___ Input
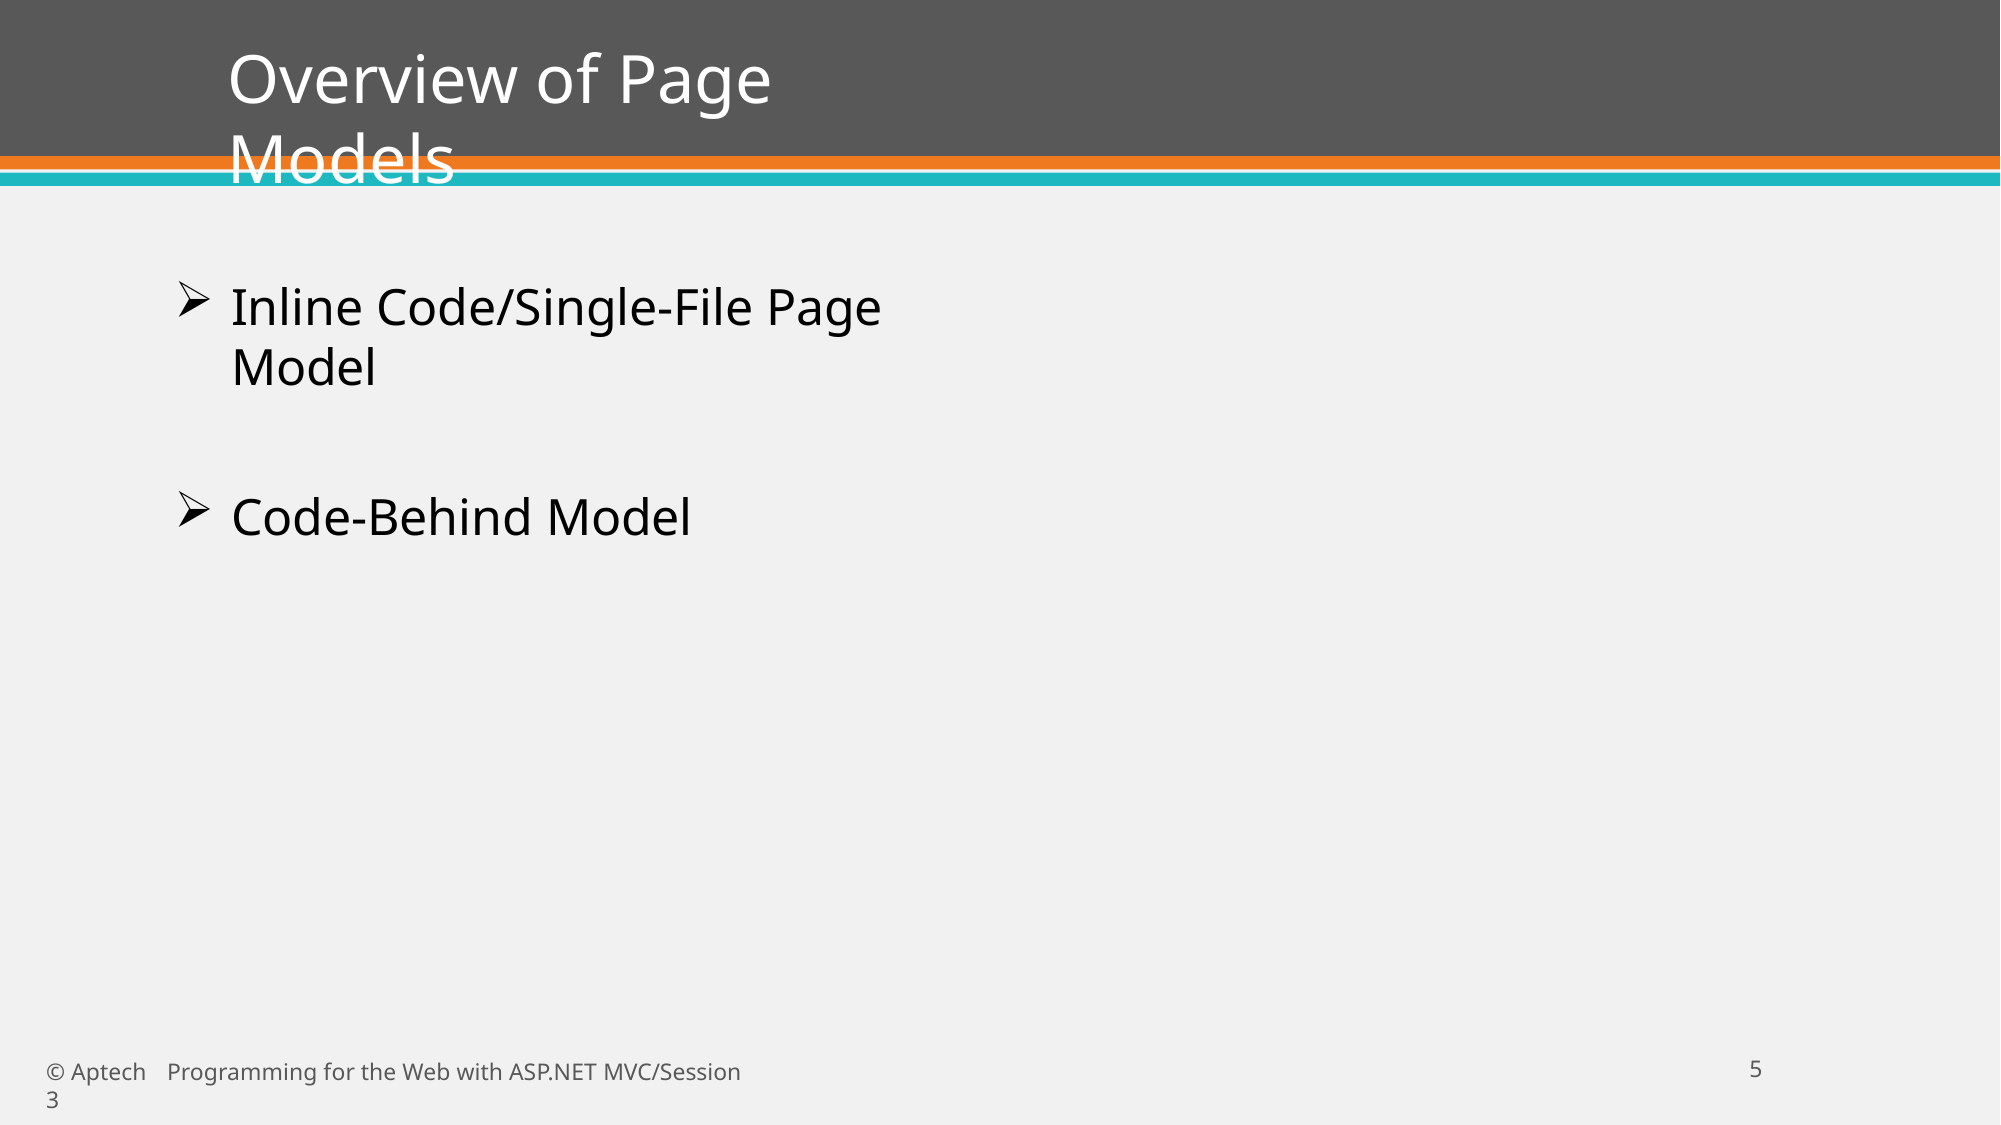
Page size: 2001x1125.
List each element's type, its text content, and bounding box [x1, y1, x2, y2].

text_box Inline Code/Single-File Page Model Code-Behind Model [172, 273, 1032, 546]
title Overview of Page Models [225, 34, 995, 225]
slide_number 5 [1743, 1054, 1779, 1125]
footer © Aptech Programming for the Web with ASP.NET MVC/Session 3 [43, 1057, 755, 1125]
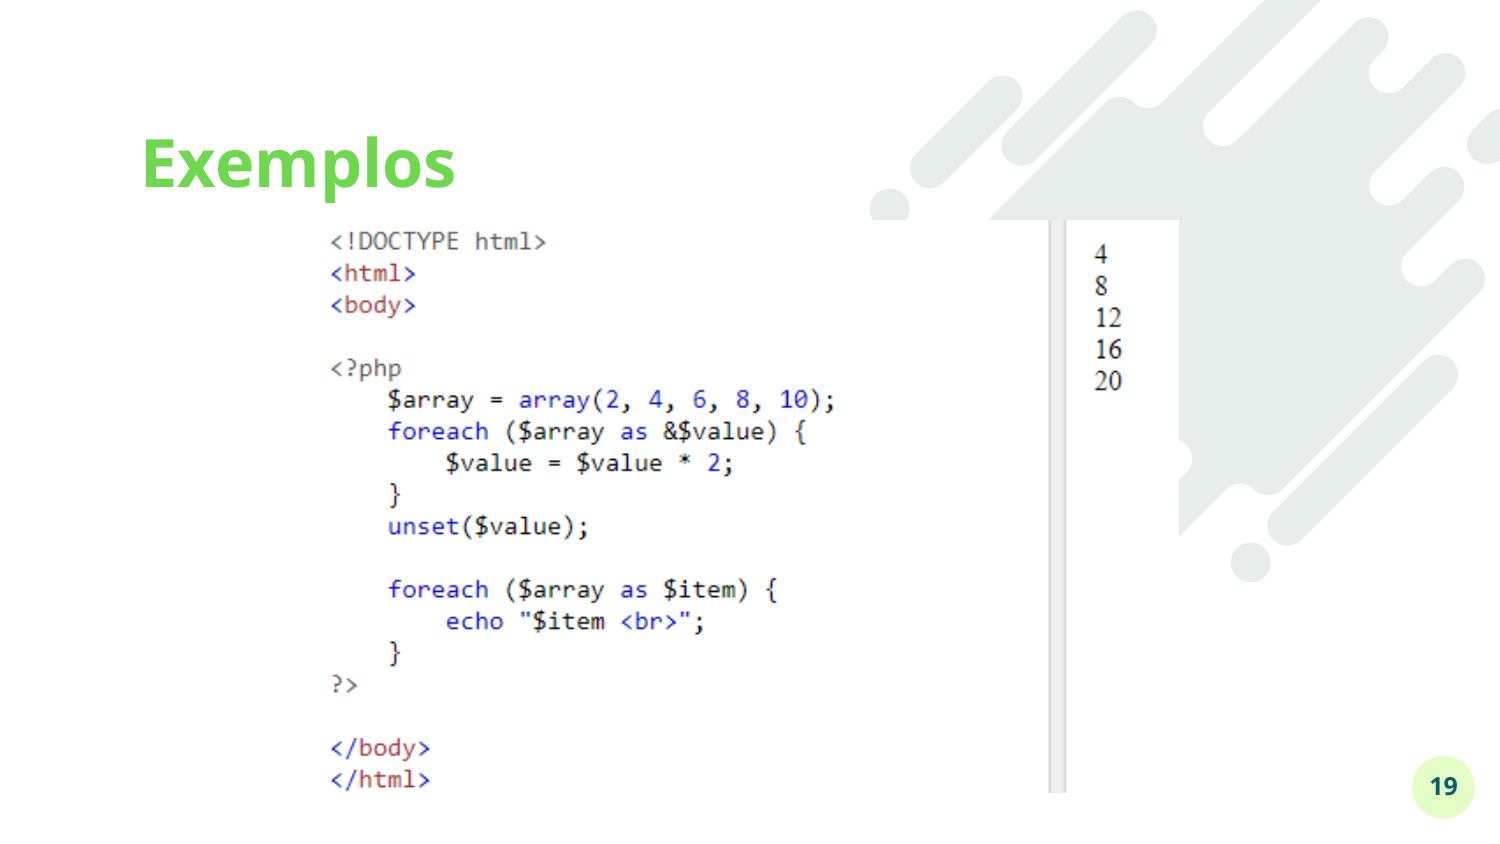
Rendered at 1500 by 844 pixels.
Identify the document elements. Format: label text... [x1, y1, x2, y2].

picture [321, 220, 1179, 793]
slide_number ‹#› [1412, 755, 1475, 819]
title Exemplos [140, 137, 1360, 203]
______
** What the exercise asks **
Could you copy every record exactly, without the pictures?

** Solution below **
Page size: 2001x1125.
List each element's type, its text content, and bounding box [x1, y1, x2, y2].

text_box Inline Code/Single-File Page Model Code-Behind Model [172, 273, 1032, 546]
title Overview of Page Models [225, 34, 995, 225]
slide_number 5 [1743, 1054, 1779, 1125]
footer © Aptech Programming for the Web with ASP.NET MVC/Session 3 [43, 1057, 755, 1125]
Rendered at 1500 by 844 pixels.
Identify the document elements. Format: label text... [x1, y1, x2, y2].

picture [321, 220, 1179, 793]
slide_number ‹#› [1412, 755, 1475, 819]
title Exemplos [140, 137, 1360, 203]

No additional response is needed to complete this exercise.